_Records provided_
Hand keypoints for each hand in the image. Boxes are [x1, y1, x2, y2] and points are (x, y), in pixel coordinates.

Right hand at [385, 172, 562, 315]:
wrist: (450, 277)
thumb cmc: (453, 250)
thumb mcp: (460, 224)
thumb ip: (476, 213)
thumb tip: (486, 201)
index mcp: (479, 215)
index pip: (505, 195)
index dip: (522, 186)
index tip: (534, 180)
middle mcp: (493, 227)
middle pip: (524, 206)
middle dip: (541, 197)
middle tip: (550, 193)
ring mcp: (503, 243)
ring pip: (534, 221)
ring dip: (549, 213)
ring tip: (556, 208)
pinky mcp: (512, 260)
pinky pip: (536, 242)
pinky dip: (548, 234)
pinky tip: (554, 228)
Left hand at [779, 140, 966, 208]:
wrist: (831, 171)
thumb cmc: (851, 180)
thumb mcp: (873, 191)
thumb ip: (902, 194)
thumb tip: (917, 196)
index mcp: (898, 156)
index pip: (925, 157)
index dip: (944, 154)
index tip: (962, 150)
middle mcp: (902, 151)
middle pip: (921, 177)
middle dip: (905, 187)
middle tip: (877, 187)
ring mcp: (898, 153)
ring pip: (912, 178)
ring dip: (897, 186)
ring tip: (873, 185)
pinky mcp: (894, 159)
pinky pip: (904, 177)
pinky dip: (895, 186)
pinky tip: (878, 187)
...
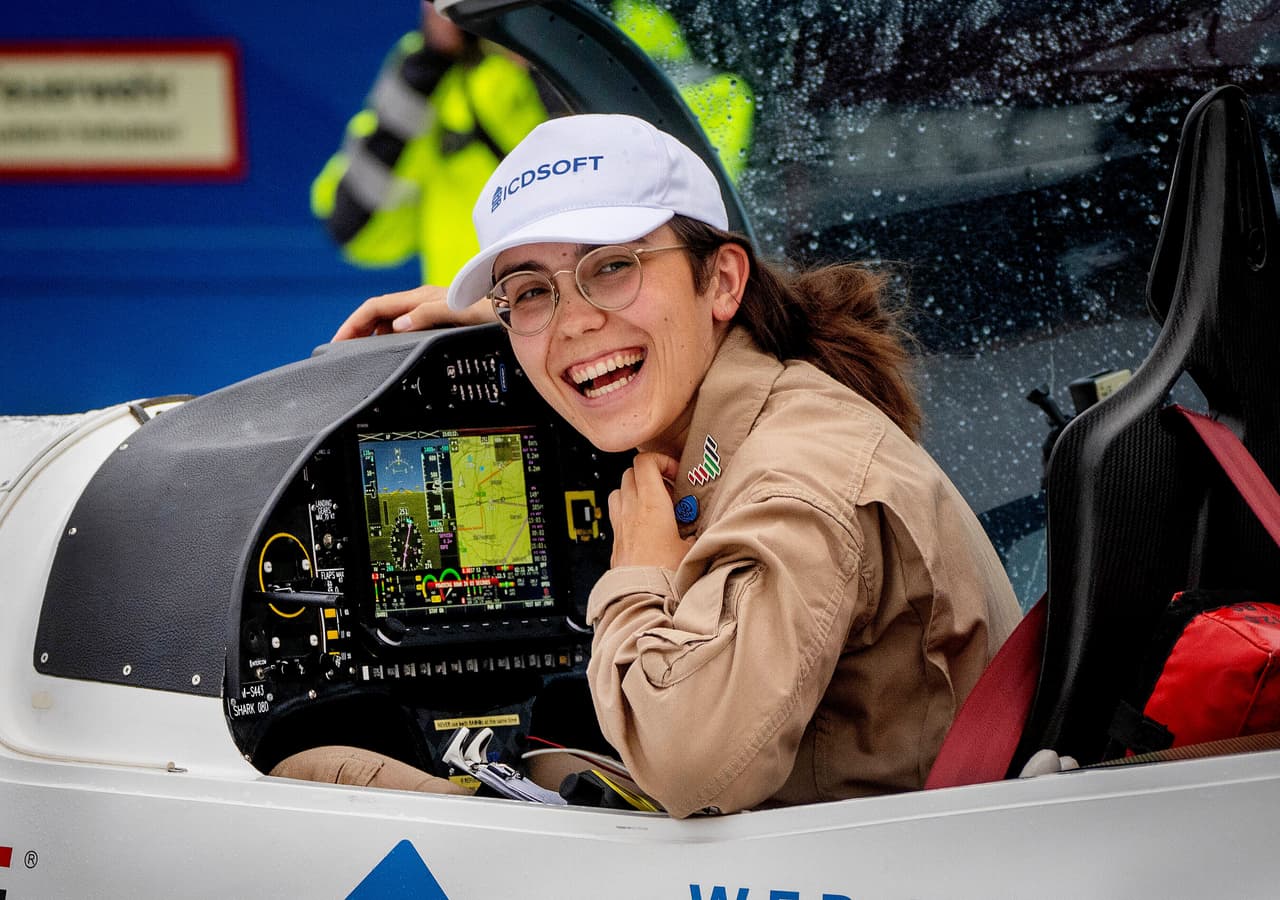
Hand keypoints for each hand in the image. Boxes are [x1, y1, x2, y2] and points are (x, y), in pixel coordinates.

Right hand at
...
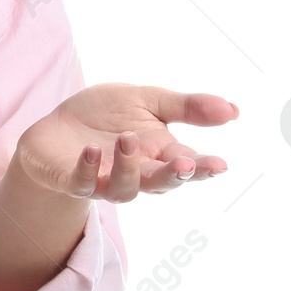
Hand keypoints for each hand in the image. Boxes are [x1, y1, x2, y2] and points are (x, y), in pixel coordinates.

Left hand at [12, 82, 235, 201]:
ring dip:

_What is being asked_
Retype only the stretch of lines above starting at the one with "middle pip: (524, 206)" and stopping at the one with "thumb mcp: (873, 191)", exactly as written, with both kept.

_Result of this exercise_
middle pip: (524, 206)
middle dip: (541, 197)
middle tip: (550, 193)
ring mcp: (503, 243)
ring pip: (534, 221)
ring dip: (549, 213)
ring tip: (556, 208)
pinky mcp: (512, 260)
pinky pip: (536, 242)
pinky dip: (548, 234)
pinky tip: (554, 228)
Left hand at [779, 140, 966, 208]:
wrist: (831, 171)
thumb cmc: (851, 180)
thumb mcp: (873, 191)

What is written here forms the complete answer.